▶ _Input records_:
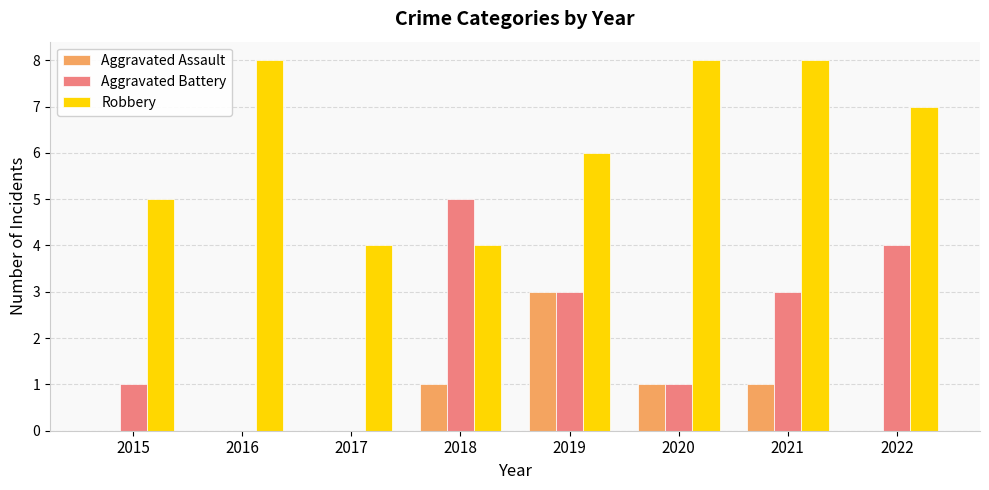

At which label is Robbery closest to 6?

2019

...

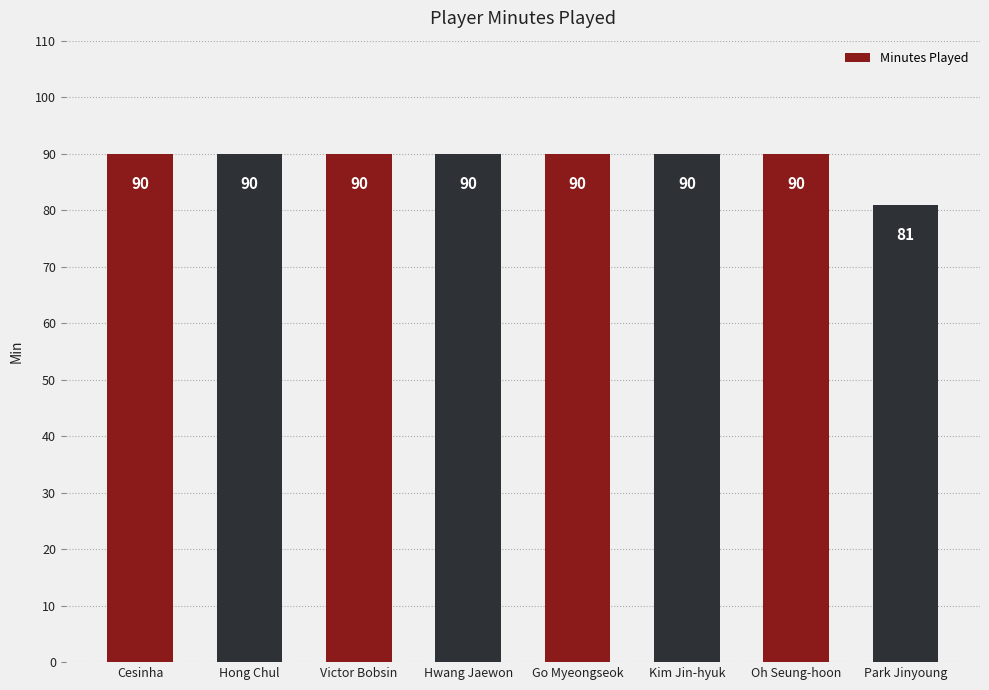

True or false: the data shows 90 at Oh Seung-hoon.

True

...

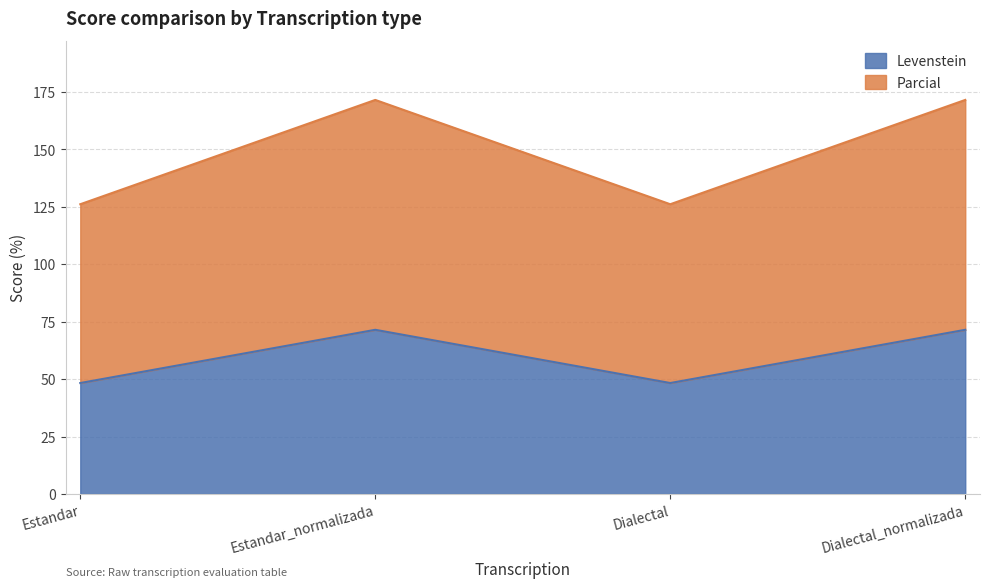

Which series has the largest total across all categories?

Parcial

▶ _Task to complete_:
Find each line in the entries above that contains the word "True" and copy those lines out.

▶ _Completed exercise_:
True or false: the data shows 90 at Oh Seung-hoon.
True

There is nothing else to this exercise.